__WORK INSTRUCTIONS__: State how many lines in the following entries hold the word "right". The reply is that number only.

*** Opening of SOURCE DATA ***

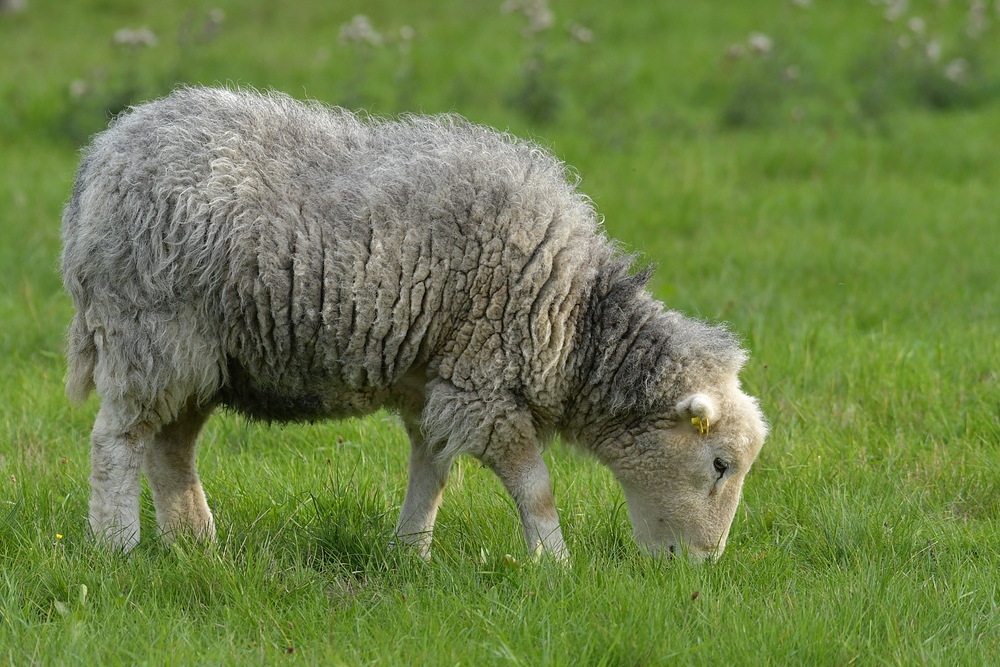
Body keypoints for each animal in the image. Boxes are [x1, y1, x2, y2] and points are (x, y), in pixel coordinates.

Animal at [62, 86, 764, 560]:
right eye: (720, 465)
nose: (700, 568)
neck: (570, 321)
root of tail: (104, 152)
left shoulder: (435, 383)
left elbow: (433, 473)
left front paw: (412, 555)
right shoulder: (484, 385)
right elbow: (534, 487)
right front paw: (556, 566)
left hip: (202, 357)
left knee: (169, 450)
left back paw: (197, 547)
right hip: (150, 334)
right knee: (115, 442)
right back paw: (119, 548)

*** Close of SOURCE DATA ***

__EXPECTED ANSWER__: 7